*SOURCE*:
#####

Hi,
I have a a document which contains a subdocument, as such I have made the subdocument a nested property of the document. Now i need to find term vectors for the sub document. My terms can be unigrams or bigrams, hence I created an analyzer with shingle filter. The setting for the index is as follows
{
"settings": {
"analysis": {
"filter": {
"light_english_stemmer": {
"type": "stemmer",
"language": "light_english"
},
"filter_shingle":{
"type":"shingle",
"max_shingle_size":3,
"min_shingle_size":2,
"output_unigrams":"true",
"filler_token" : ""
}
},
"analyzer": {
"keyword_discovery_analyzer": {
"tokenizer": "standard",
"char_filter": [ "html_strip" ],
"filter": [
"lowercase",
"filter_shingle",
"light_english_stemmer"
]
}
}
}
},
"mappings": {
"doc" : {
"properties" : {
"name" : {
"type" : "text"
},
"description" : {
"type" : "text",
"analyzer" : "indexing_analyzer",
"search_analyzer": "search_analyzer",
"fields" : {
"termVec": {
"type" : "text",
"term_vector": "yes",
"store" : true,
"analyzer" : "keyword_discovery_analyzer"
}
}
},
"subDoc" : {
"type" : "nested",
"properties" : {
"name" : {
"type" : "text",
"fields" : {
"termVec": {
"type" : "text",
"term_vector": "yes",
"store" : true,
"analyzer" : "keyword_discovery_analyzer"
}
}
},
"description" : {
"type" : "text",
"fields" : {
"termVec": {
"type" : "text",
"term_vector": "yes",
"store" : true,
"analyzer" : "keyword_discovery_analyzer"

#####

*STORED ROWS*:
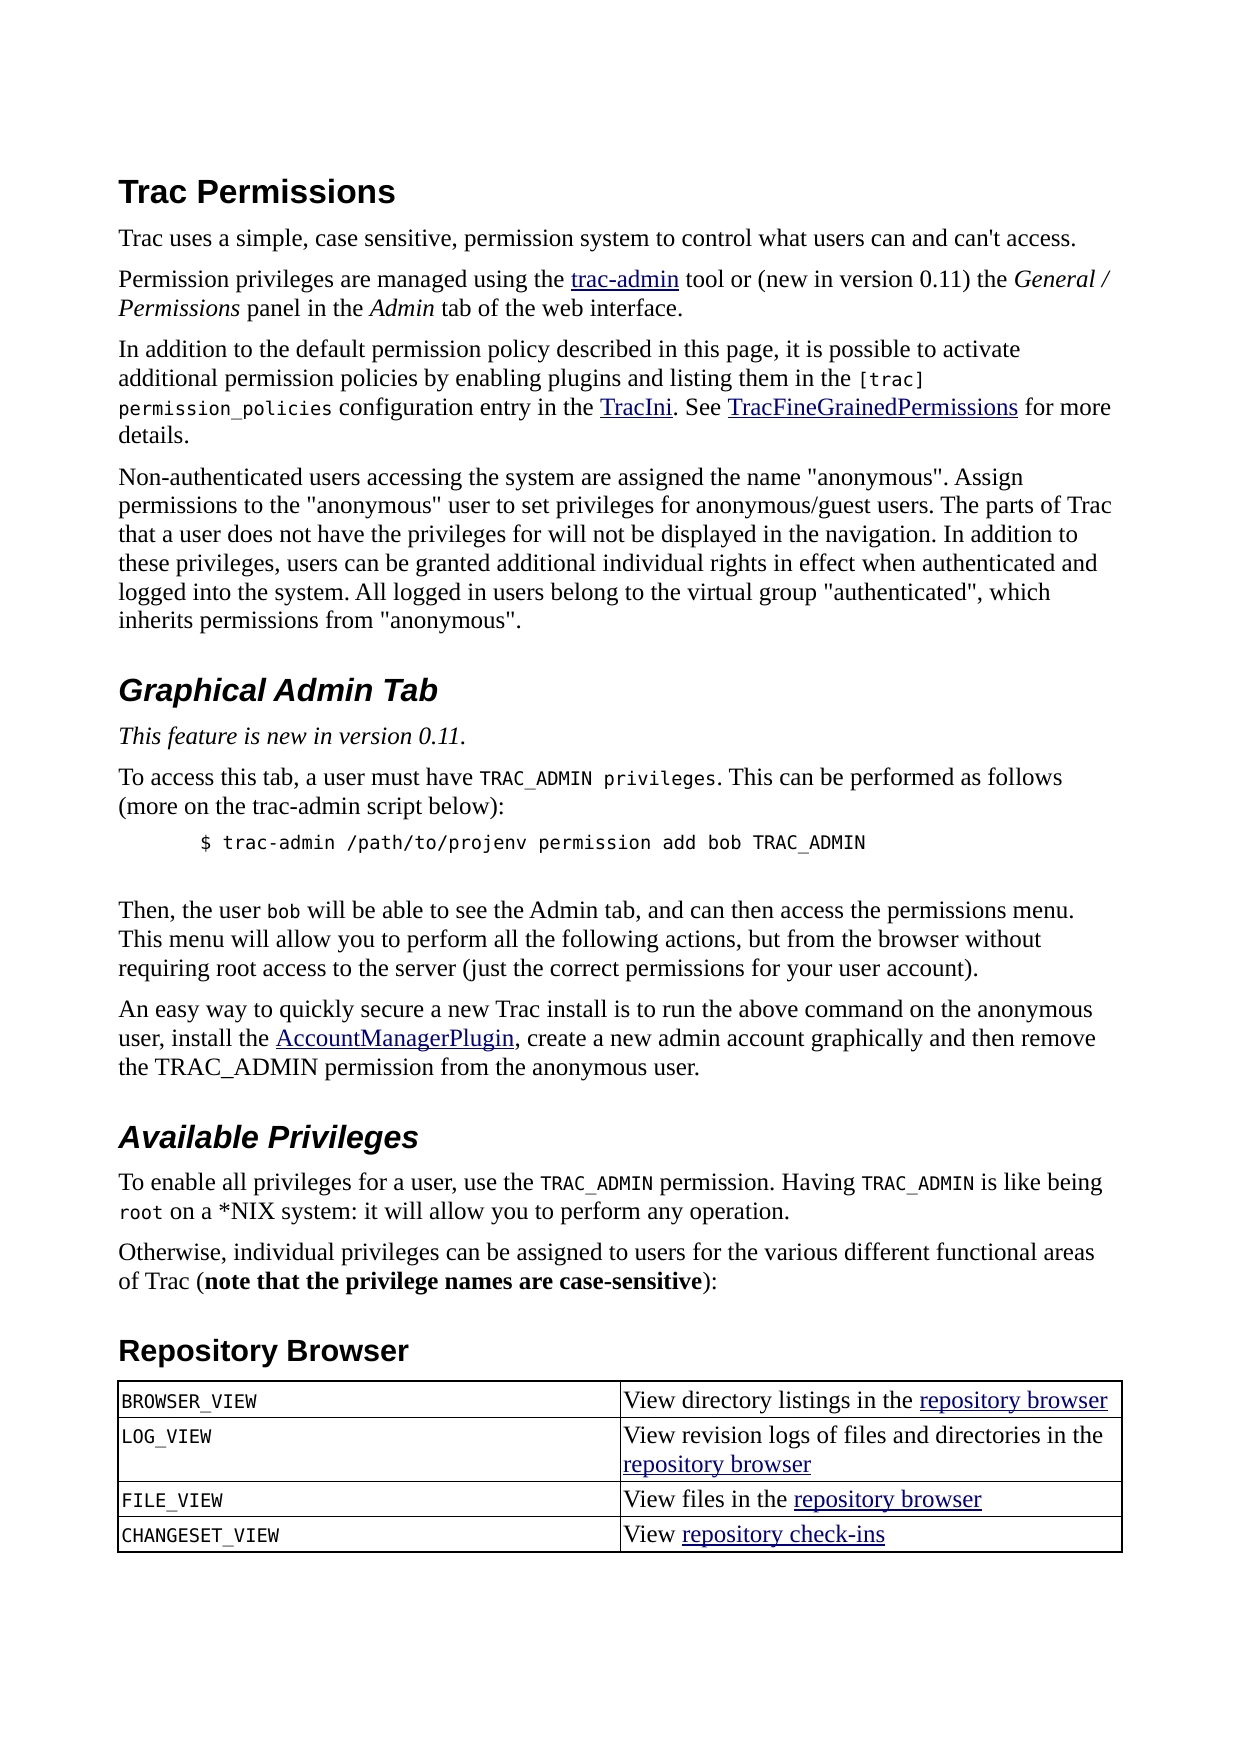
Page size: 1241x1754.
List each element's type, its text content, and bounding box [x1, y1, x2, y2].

text $ trac-admin /path/to/projenv permission add bob TRAC_ADMIN [177, 832, 1063, 854]
subtitle Repository Browser [118, 1332, 1122, 1368]
text Trac uses a simple, case sensitive, permission system to control what users can and can't access. [118, 223, 1122, 252]
subtitle Graphical Admin Tab [118, 672, 1122, 709]
table_header BROWSER_VIEW [119, 1382, 620, 1417]
table_cell View files in the repository browser [621, 1482, 1121, 1516]
table_cell View revision logs of files and directories in the repository browser [621, 1418, 1121, 1481]
table_cell LOG_VIEW [119, 1418, 620, 1481]
text An easy way to quickly secure a new Trac install is to run the above command on the anonymous user, install the ​AccountManagerPlugin, create a new admin account graphically and then remove the TRAC_ADMIN permission from the anonymous user. [118, 994, 1122, 1081]
text Permission privileges are managed using the trac-admin tool or (new in version 0.11) the General / Permissions panel in the Admin tab of the web interface. [118, 264, 1122, 322]
text To access this tab, a user must have TRAC_ADMIN privileges. This can be performed as follows (more on the trac-admin script below): [118, 762, 1122, 820]
table_cell CHANGESET_VIEW [119, 1517, 620, 1551]
text Otherwise, individual privileges can be assigned to users for the various different functional areas of Trac (note that the privilege names are case-sensitive): [118, 1237, 1122, 1295]
text Then, the user bob will be able to see the Admin tab, and can then access the permissions menu. This menu will allow you to perform all the following actions, but from the browser without requiring root access to the server (just the correct permissions for your user account). [118, 896, 1122, 982]
table_cell FILE_VIEW [119, 1482, 620, 1516]
table_cell View repository check-ins [621, 1517, 1121, 1551]
subtitle Trac Permissions [118, 172, 1122, 211]
subtitle Available Privileges [118, 1118, 1122, 1155]
text To enable all privileges for a user, use the TRAC_ADMIN permission. Having TRAC_ADMIN is like being root on a *NIX system: it will allow you to perform any operation. [118, 1167, 1122, 1225]
table_header View directory listings in the repository browser [621, 1382, 1121, 1417]
text This feature is new in version 0.11. [118, 721, 1122, 750]
text Non-authenticated users accessing the system are assigned the name "anonymous". Assign permissions to the "anonymous" user to set privileges for anonymous/guest users. The parts of Trac that a user does not have the privileges for will not be displayed in the navigation. In addition to these privileges, users can be granted additional individual rights in effect when authenticated and logged into the system. All logged in users belong to the virtual group "authenticated", which inherits permissions from "anonymous". [118, 462, 1122, 634]
text In addition to the default permission policy described in this page, it is possible to activate additional permission policies by enabling plugins and listing them in the [trac] permission_policies configuration entry in the TracIni. See TracFineGrainedPermissions for more details. [118, 334, 1122, 449]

#####

*PROBLEM SET*:
**A)** Answer these questions from the forum post on term vectors:
(i) What value is set for "max_shingle_size" in the shingle filter?
(ii) Which tokenizer does "keyword_discovery_analyzer" use?
(iii) What type is the "subDoc" property mapped as?
**B)** Pick up the forum post on term vectors right after its last line and carry it on.
The listing comes from a separate source and is unrelated to the forum post on term vectors.

*TASK-BY-TASK ANSWERS*:
**A)**
(i) 3
(ii) standard
(iii) nested

**B)**
}
}
}
}
}
}
}
}
}
When i execute request
GET /_termvectors
{
"fields" : ["subDoc.name.termVec"],
"offsets" : false,
"payloads" : false,
"positions" : false,
"term_statistics" : true,
"field_statistics" : true,
"filter" :{
"max_num_terms" : 4
}
}
I get empty result. However if instead of the above query i run the following,
GET /12631946/_termvectors
{
"fields" : ["subDoc.name"],
"offsets" : false,
"payloads" : false,
"positions" : false,
"term_statistics" : true,
"field_statistics" : true,
"per_field_analyzer" : {
"name": "keyword_discovery_analyzer"
},
"filter" :{
"max_num_terms" : 15
}
}
ES would evaluate term vectors on the fly, and i get the results, but none of the results contains bigram terms all are unigrams.
My analyzer is working correctly, because when I put the same analyzer on my doc.name variable it gives me bigrams when term vectors are computed and stored, however in doc.name as well, if the term vectors are computed at runtime, it always returns me unigrams.
Please let me know what i am doing wrong.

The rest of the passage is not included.